(WORK INSTRUCTION 1) Summarize the passage on This Indian Life in two sentences.
(WORK INSTRUCTION 2) Repeat the part of the passage on This Indian Life starting at "Showing a chart" and ending at "any other way.".

(DOCUMENT PASSAGE)
═══

What this actually is

So I started with the broadest, easiest task first: gathering the high-quality numbers that are already open — Our World in Data, the UN, UNCTAD, the WHO, the World Bank, and the better government archives — before going spelunking into obscure state and municipal sites later.

Showing a chart is the easy part. The hard part is that for most normal people, reading a chart is about as intuitive as Greek and Latin. The scholars and academics already know all of this; they don't need me. So instead of just publishing charts, the whole point of This Indian Life is to write genuinely good explainers — to help an ordinary Indian, someone like me, make sense of health, money, the economy, politics, culture, and everything else that goes into living in this delightfully messy, occasionally nightmarish, and genuinely wonderful country.

An honest disclosure

Full disclosure: I lean on large language models for almost everything here, because I am exactly one person. If I sat down to collate the data and write the explainers for economics and finance alone, it would take me a couple of decades. It simply isn't possible any other way.

═══

(SOURCE MATERIAL)
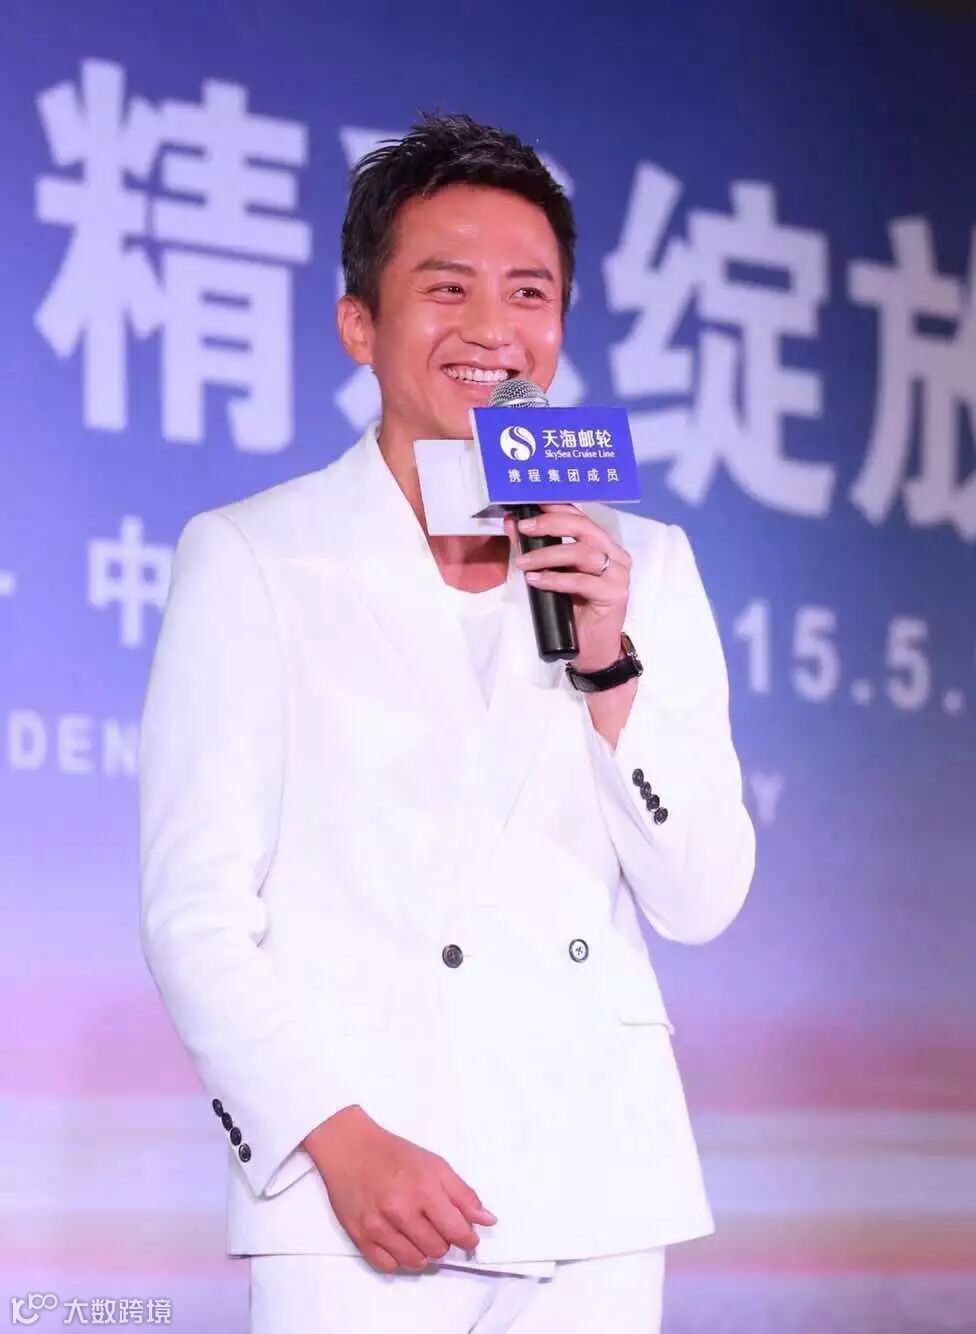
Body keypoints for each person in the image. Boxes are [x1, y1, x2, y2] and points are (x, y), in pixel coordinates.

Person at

═══

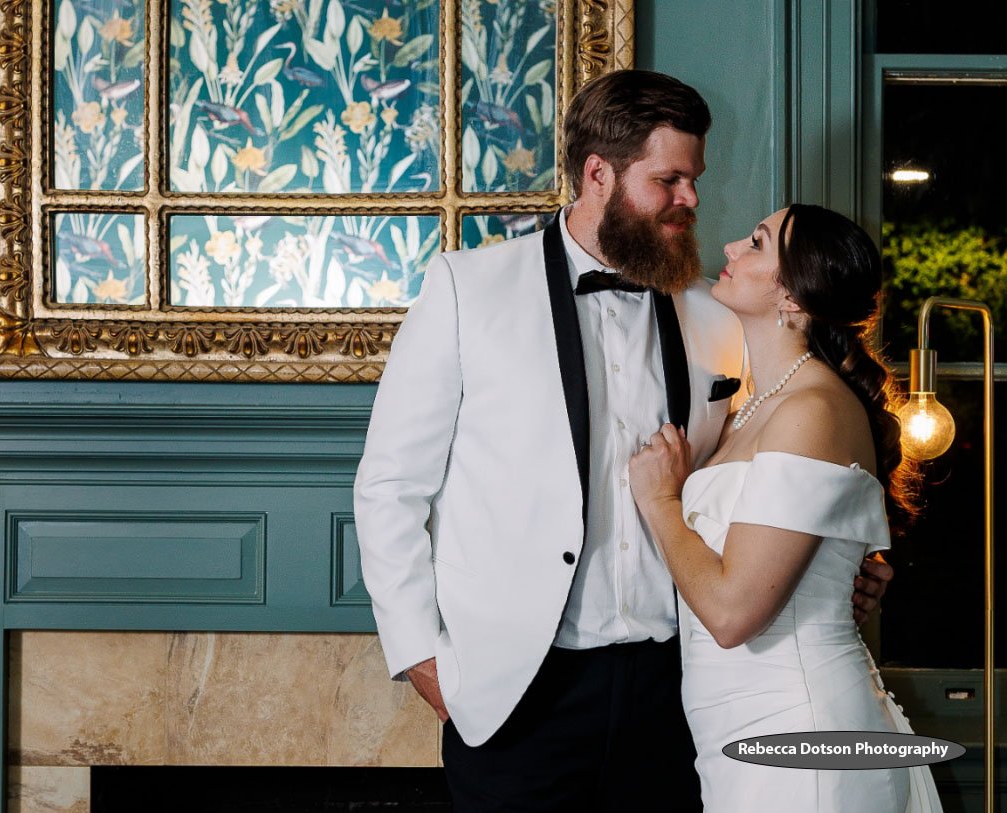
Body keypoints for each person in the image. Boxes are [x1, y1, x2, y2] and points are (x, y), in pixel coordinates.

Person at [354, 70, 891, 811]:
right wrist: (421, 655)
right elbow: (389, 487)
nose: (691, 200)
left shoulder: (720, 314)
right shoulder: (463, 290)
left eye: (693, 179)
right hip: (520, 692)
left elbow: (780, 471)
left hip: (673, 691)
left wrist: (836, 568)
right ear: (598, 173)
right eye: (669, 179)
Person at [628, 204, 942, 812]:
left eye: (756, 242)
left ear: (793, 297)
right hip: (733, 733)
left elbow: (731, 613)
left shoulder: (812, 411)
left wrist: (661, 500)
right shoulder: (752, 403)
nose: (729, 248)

═══

(WORKED SOLUTION 1) The writer began by gathering high-quality open data from sources such as Our World in Data, the UN, UNCTAD, the WHO, the World Bank, and the better government archives, and plans to search obscure state and municipal sites later. Because most people find charts hard to read, the aim of This Indian Life is to write good explainers for ordinary Indians, and the writer relies on large language models for almost everything because the project is run by one person.

(WORKED SOLUTION 2)
Showing a chart is the easy part. The hard part is that for most normal people, reading a chart is about as intuitive as Greek and Latin. The scholars and academics already know all of this; they don't need me. So instead of just publishing charts, the whole point of This Indian Life is to write genuinely good explainers — to help an ordinary Indian, someone like me, make sense of health, money, the economy, politics, culture, and everything else that goes into living in this delightfully messy, occasionally nightmarish, and genuinely wonderful country.

An honest disclosure

Full disclosure: I lean on large language models for almost everything here, because I am exactly one person. If I sat down to collate the data and write the explainers for economics and finance alone, it would take me a couple of decades. It simply isn't possible any other way.